The gasification reaction vessel operates at an average temperature of 100 C., under a pressure ranging from 2 atm to 10 atm. The coal input rate is controlled at 617 T/day and pro-dried down to 10% moisture. The oxidant employed is 95% purity oxygen, provided at an input rate of about 85 SCFM (127 T/day). The syngas, after cooling and cleaning, consists of 45.0% H2 and 30.5% CO with heating value of 10.2 MJ/m3. The volume flow rate of the dry syngas is about 51,400 m3/hr. The cold gas efficiency of the gasification system is about 86%.

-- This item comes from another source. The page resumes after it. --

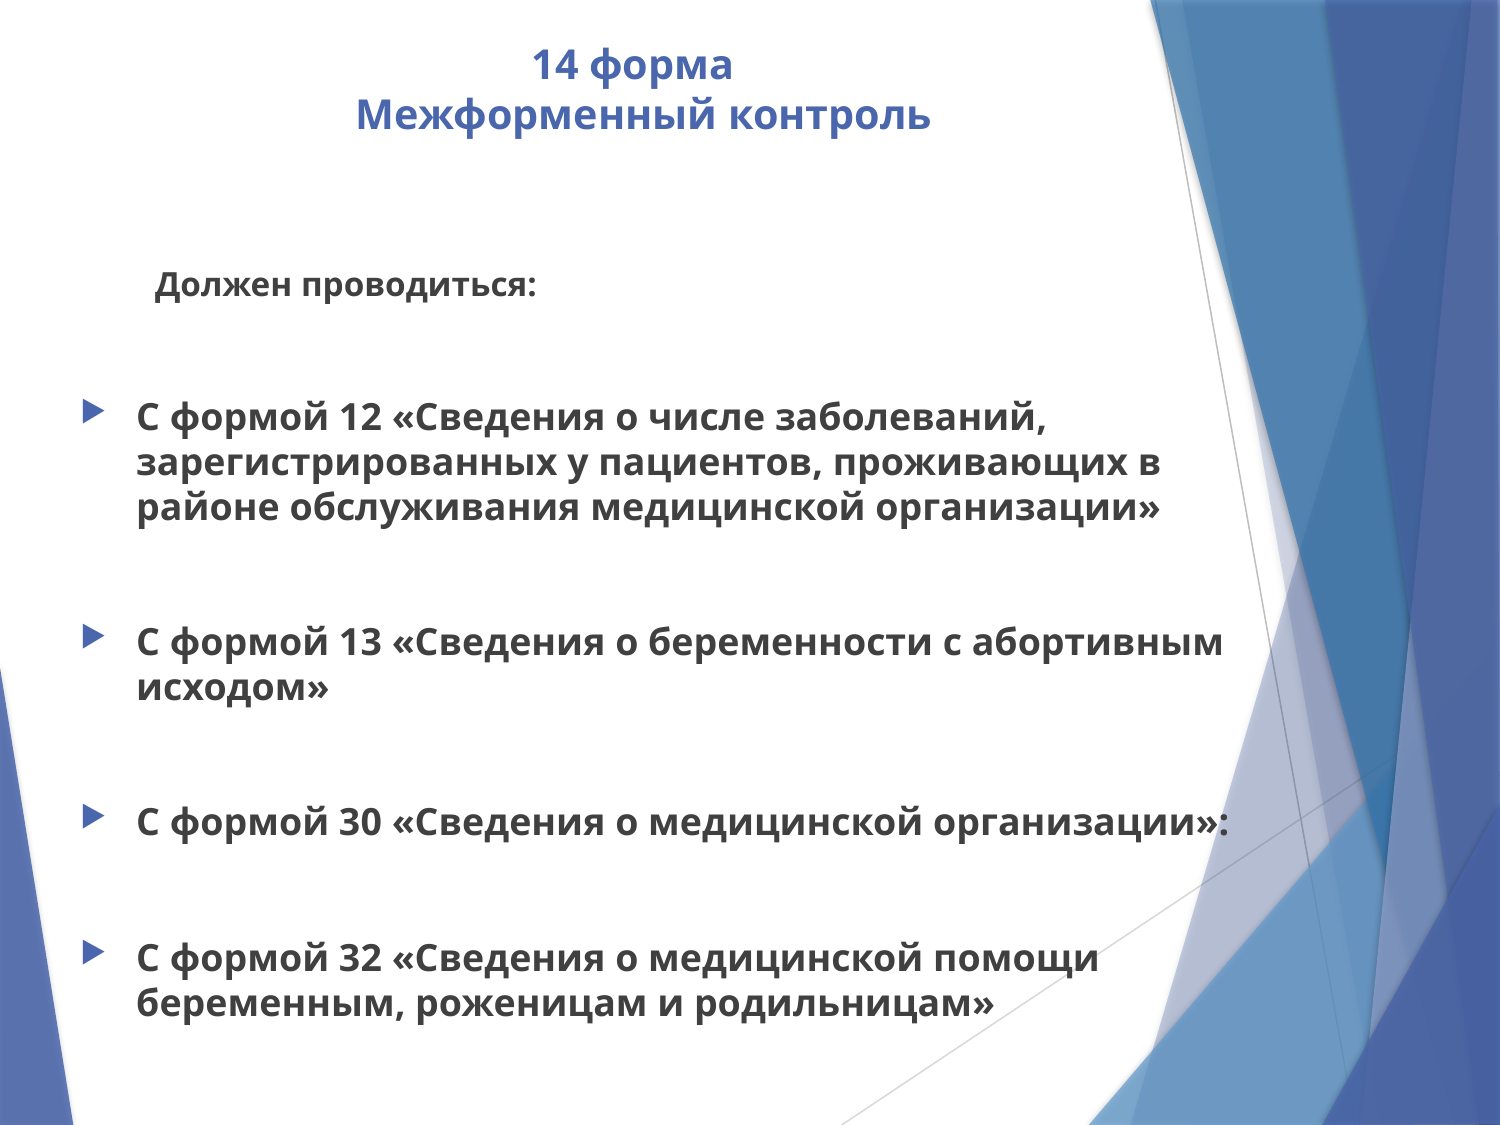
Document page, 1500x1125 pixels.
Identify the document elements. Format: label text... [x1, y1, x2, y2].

list Должен проводиться: С формой 12 «Сведения о числе заболеваний, зарегистрированных у пациентов, проживающих в районе обслуживания медицинской организации» С формой 13 «Сведения о беременности с абортивным исходом» С формой 30 «Сведения о медицинской организации»: С формой 32 «Сведения о медицинской помощи беременным, роженицам и родильницам» [64, 255, 1282, 1035]
title 14 форма Межформенный контроль [99, 30, 1187, 197]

As indicated, a comparison of the gasification of sub-bituminous coal and lignite to produce a gas having a similar heating value, demonstrates that the gasification of lignite will consume more oxygen as oxidants and produce less syngas for the gas turbine; it means more lignite will be needed to generate the same amount of electricity than sub-bituminous coal. The cold gas efficiency of lignite as feedstock is also lower than that of sub-bituminous as expected. The present examples, however, indicate that the present gasification system can be used to convert low rank coal to a syngas having a heating value suitable for IGCC power generation.

The disclosure of all patents, publications, including published patent applications, and database entries referenced in this specification are specifically incorporated by reference in their entirety to the same extent as if each such individual patent, publication, and database entry were specifically and individually indicated to be incorporated by reference.